Advocacy E-News November 8, 2013
November 8, 2013
GOVERNMENT RELEASES FINAL RULE ON MENTAL HEALTH PARITY
New rule requires equal treatment for mental illness
Five years after the passage of a groundbreaking law establishing equality between mental health care and other medical treatments, the Obama administration will announce its final rule Friday defining how that treatment must be provided. White House officials said the rule would require insurers to charge similar co-payments for mental health treatment as they would for physical ailments, to not require insurer’s approval before prescribing a type of treatment and to clarify how parity will apply to inpatient and outpatient treatment for a variety of conditions.
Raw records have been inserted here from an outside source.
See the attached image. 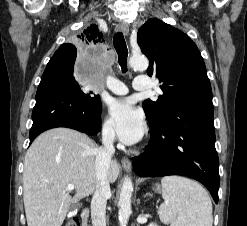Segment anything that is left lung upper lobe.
<instances>
[{
	"label": "left lung upper lobe",
	"mask_w": 247,
	"mask_h": 226,
	"mask_svg": "<svg viewBox=\"0 0 247 226\" xmlns=\"http://www.w3.org/2000/svg\"><path fill=\"white\" fill-rule=\"evenodd\" d=\"M137 42L150 61L148 75H156L163 91L157 101L142 104L150 127L188 103L212 100L203 58L188 35L154 18L138 30Z\"/></svg>",
	"instance_id": "obj_1"
}]
</instances>
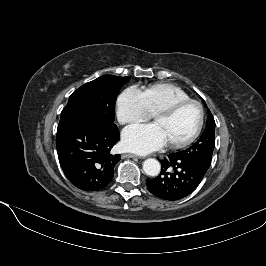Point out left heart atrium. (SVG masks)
<instances>
[{
	"mask_svg": "<svg viewBox=\"0 0 266 266\" xmlns=\"http://www.w3.org/2000/svg\"><path fill=\"white\" fill-rule=\"evenodd\" d=\"M123 145L136 153H148L163 147L167 142L156 124L132 125L122 134Z\"/></svg>",
	"mask_w": 266,
	"mask_h": 266,
	"instance_id": "left-heart-atrium-1",
	"label": "left heart atrium"
}]
</instances>
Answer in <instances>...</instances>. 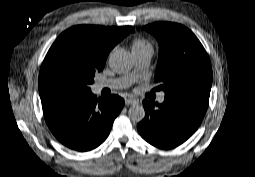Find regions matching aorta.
Instances as JSON below:
<instances>
[{
    "mask_svg": "<svg viewBox=\"0 0 255 177\" xmlns=\"http://www.w3.org/2000/svg\"><path fill=\"white\" fill-rule=\"evenodd\" d=\"M133 64L132 55L124 49L113 50L109 55V65L116 73L128 72ZM128 116L133 122H141L145 117V110L142 105L134 104L128 110Z\"/></svg>",
    "mask_w": 255,
    "mask_h": 177,
    "instance_id": "obj_1",
    "label": "aorta"
}]
</instances>
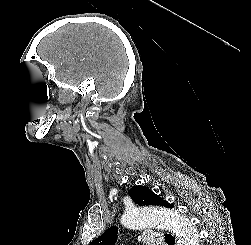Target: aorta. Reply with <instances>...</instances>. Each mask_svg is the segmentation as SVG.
<instances>
[{
	"label": "aorta",
	"instance_id": "762f6f07",
	"mask_svg": "<svg viewBox=\"0 0 251 245\" xmlns=\"http://www.w3.org/2000/svg\"><path fill=\"white\" fill-rule=\"evenodd\" d=\"M121 224L130 229L163 227L177 237L176 245H199V234L191 221L176 211L155 207H134L121 217Z\"/></svg>",
	"mask_w": 251,
	"mask_h": 245
}]
</instances>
For example, the rule ensures that parity applies to services such as residential or intensive outpatient treatment. It also clarifies the transparency requirements insurance companies must follow, so consumers can be equipped with the information they need to make sure their plans are complying with the law.
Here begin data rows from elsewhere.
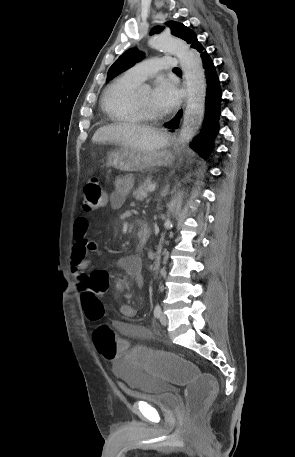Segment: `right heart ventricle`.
Instances as JSON below:
<instances>
[{"instance_id":"right-heart-ventricle-1","label":"right heart ventricle","mask_w":295,"mask_h":457,"mask_svg":"<svg viewBox=\"0 0 295 457\" xmlns=\"http://www.w3.org/2000/svg\"><path fill=\"white\" fill-rule=\"evenodd\" d=\"M139 84L140 82L125 74L106 87L102 96V108L112 121L127 124L145 121L133 102V93Z\"/></svg>"}]
</instances>
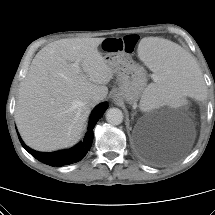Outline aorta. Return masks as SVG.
Returning <instances> with one entry per match:
<instances>
[{
    "label": "aorta",
    "mask_w": 215,
    "mask_h": 215,
    "mask_svg": "<svg viewBox=\"0 0 215 215\" xmlns=\"http://www.w3.org/2000/svg\"><path fill=\"white\" fill-rule=\"evenodd\" d=\"M123 113L118 108H110L106 112V120L111 125H119L123 122Z\"/></svg>",
    "instance_id": "aorta-1"
}]
</instances>
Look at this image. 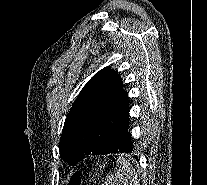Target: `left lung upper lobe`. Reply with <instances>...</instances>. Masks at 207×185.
Here are the masks:
<instances>
[{
  "label": "left lung upper lobe",
  "instance_id": "5c2ea615",
  "mask_svg": "<svg viewBox=\"0 0 207 185\" xmlns=\"http://www.w3.org/2000/svg\"><path fill=\"white\" fill-rule=\"evenodd\" d=\"M129 113L128 94L118 73L105 67L82 88L64 123L59 151L70 164L100 154Z\"/></svg>",
  "mask_w": 207,
  "mask_h": 185
}]
</instances>
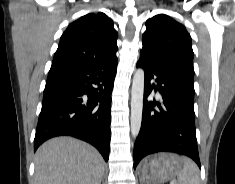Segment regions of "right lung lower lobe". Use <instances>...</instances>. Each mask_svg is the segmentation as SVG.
<instances>
[{"label":"right lung lower lobe","mask_w":235,"mask_h":184,"mask_svg":"<svg viewBox=\"0 0 235 184\" xmlns=\"http://www.w3.org/2000/svg\"><path fill=\"white\" fill-rule=\"evenodd\" d=\"M116 66L117 63L84 68L51 67L34 151L52 137L68 135L92 144L108 161L111 93Z\"/></svg>","instance_id":"1"}]
</instances>
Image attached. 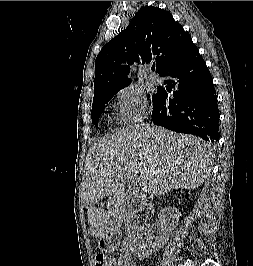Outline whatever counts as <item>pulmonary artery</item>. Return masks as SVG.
<instances>
[{"label": "pulmonary artery", "instance_id": "e3ab8cb5", "mask_svg": "<svg viewBox=\"0 0 253 266\" xmlns=\"http://www.w3.org/2000/svg\"><path fill=\"white\" fill-rule=\"evenodd\" d=\"M151 79H152V81H153L155 84H160V83L162 82V79H161L159 76L154 75V74H152Z\"/></svg>", "mask_w": 253, "mask_h": 266}]
</instances>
The final rule issued today implements the Paul Wellstone and Pete Domenici Mental Health Parity and Addiction Equity Act and ensures that health plan features such as copays, deductibles, and visit limits are generally not more restrictive for mental health/substance use disorders benefits than they are for medical/surgical benefits.
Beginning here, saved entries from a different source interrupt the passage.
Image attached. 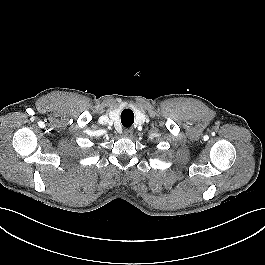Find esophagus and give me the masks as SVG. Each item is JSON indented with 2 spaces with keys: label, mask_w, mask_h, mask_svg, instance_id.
Returning a JSON list of instances; mask_svg holds the SVG:
<instances>
[{
  "label": "esophagus",
  "mask_w": 265,
  "mask_h": 265,
  "mask_svg": "<svg viewBox=\"0 0 265 265\" xmlns=\"http://www.w3.org/2000/svg\"><path fill=\"white\" fill-rule=\"evenodd\" d=\"M123 134H124L125 137L130 138L133 135V130L131 128H127V129L124 130Z\"/></svg>",
  "instance_id": "34e87169"
}]
</instances>
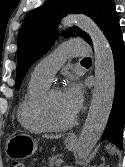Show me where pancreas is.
I'll return each instance as SVG.
<instances>
[{
	"instance_id": "obj_1",
	"label": "pancreas",
	"mask_w": 125,
	"mask_h": 167,
	"mask_svg": "<svg viewBox=\"0 0 125 167\" xmlns=\"http://www.w3.org/2000/svg\"><path fill=\"white\" fill-rule=\"evenodd\" d=\"M58 160H60V158L58 156H52L51 158H49V166L50 167H59V163L57 162Z\"/></svg>"
}]
</instances>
Today’s action also includes specific additional consumer protections, such as the following:
• Ensuring that parity applies to intermediate levels of care received in residential treatment or intensive outpatient settings;
• Clarifying the scope of the transparency required by health plans, including the disclosure rights of plan participants, to ensure compliance with the law;
• Clarifying that parity applies to all plan standards, including geographic limits, facility-type limits, and network adequacy; and
• Eliminating the provision that allowed insurance companies to make an exception to parity requirements for certain benefits on the basis of “clinically appropriate standards of care,” which clinical experts advised was not necessary and which is confusing and open to potential abuse.